[TASK TO CARRY OUT]
Copy out the lines from the start of the material up to and including the line with "See all services", keeping every character unchanged. Leave the pictures out of your answer.

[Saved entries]
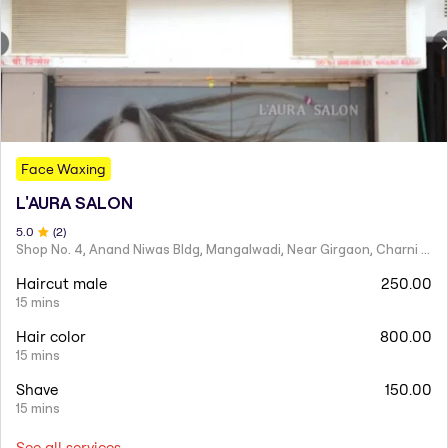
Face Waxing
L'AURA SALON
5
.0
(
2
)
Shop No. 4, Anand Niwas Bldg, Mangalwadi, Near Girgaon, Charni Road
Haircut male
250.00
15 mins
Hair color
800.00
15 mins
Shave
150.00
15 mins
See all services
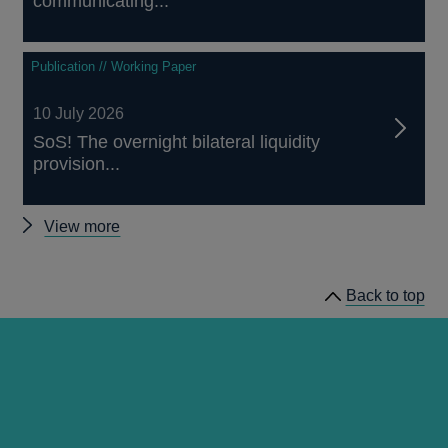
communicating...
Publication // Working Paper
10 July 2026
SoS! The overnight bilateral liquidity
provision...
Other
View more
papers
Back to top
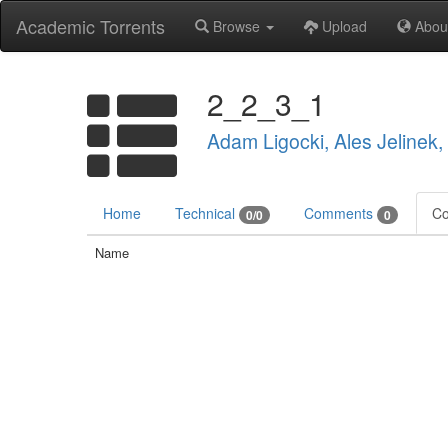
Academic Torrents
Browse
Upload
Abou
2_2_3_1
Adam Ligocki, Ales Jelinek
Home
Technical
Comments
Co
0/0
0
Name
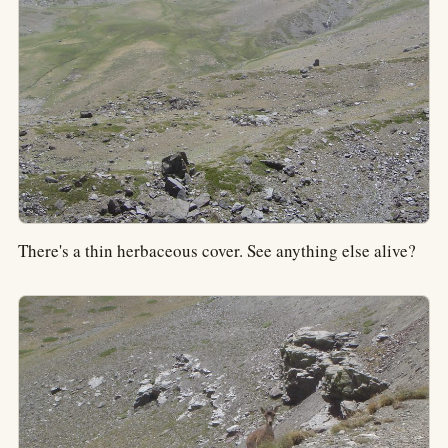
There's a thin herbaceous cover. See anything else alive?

[EXPECTED OUTPUT]
Face Waxing
L'AURA SALON
5
.0
(
2
)
Shop No. 4, Anand Niwas Bldg, Mangalwadi, Near Girgaon, Charni Road
Haircut male
250.00
15 mins
Hair color
800.00
15 mins
Shave
150.00
15 mins
See all services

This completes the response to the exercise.